For class one day, I had to read an article titled “The Medical Construction of Gender: Case Management of Intersexed Infants” (1990) by Suzanne Kessler. Kessler conducted interviews with six medical experts, of varying job titles, in pediatric intersexuality. The article covers stuff that I won’t get into but I will share the following quotes:

  • “Money’s case management philosophy assumes that while it may be difficult for an adult male to have a much smaller than average penis, it is very detrimental to the morale of the young boy to have a micropenis.” (12)

  • “In the case of the undersized phallus [for a baby], what is ambiguous is not whether this is a penis but whether it is ‘good enough’ to remain one.” (13)

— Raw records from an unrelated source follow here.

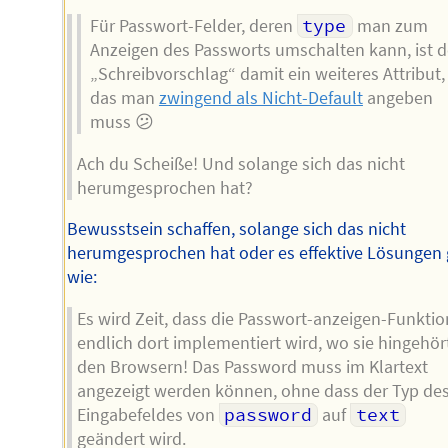
Für Passwort-Felder, deren
type
man zum
Anzeigen des Passworts umschalten kann, ist d
„Schreibvorschlag“ damit ein weiteres Attribut,
das man
zwingend als Nicht-Default
angeben
muss 😕
Ach du Scheiße! Und solange sich das nicht
herumgesprochen hat?
Bewusstsein schaffen, solange sich das nicht
herumgesprochen hat oder es effektive Lösungen 
wie:
Es wird Zeit, dass die Passwort-anzeigen-Funktio
endlich dort implementiert wird, wo sie hingehört
den Browsern! Das Password muss im Klartext
angezeigt werden können, ohne dass der Typ de
Eingabefeldes von
password
auf
text
geändert wird.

  • “One of the endocrinologists explains, ‘In the absence of maleness you have femaleness…It’s really the basic design’.” (15)

Now, I’m no intersex scholar. I have no clue as to whether or not this logic still prevails in pediatric intersexuality. However, I interpret these quotes as stating that having a big ass dick, even as a baby in the doctor’s office, is one of many keys to securing manhood and masculinity in this patriarchal society. And that’s tough. I mean think about it, one of the many insults we throw at niggas is usually hinting at them having small dicks. Of course, I am not one to place cis men on victim pedestals. However, I think there is something to say that penis size, like any other body part, should not be the main determinant in how great a sexual experience can be for people, especially if we shift our understanding that penetration doesn’t have to be the end all be all for sex. It’s more helpful to approach our sex lives with a certain level of pleasure-seeking curiosity, not criticism rooted in deficit. Am I guilty of this shit? Absolutely. But I see the error of my ways and I’m willing to shift my thinking regarding sex.

Things to consider:

  • How creative could you be in the bedroom if your genitals were not a part of it?

  • What could it look like for penetration to be an option rather than a requirement?

  • What does sexual pleasure actually look like for you outside of penetration?

  • What role does ableism play in how we navigate sex?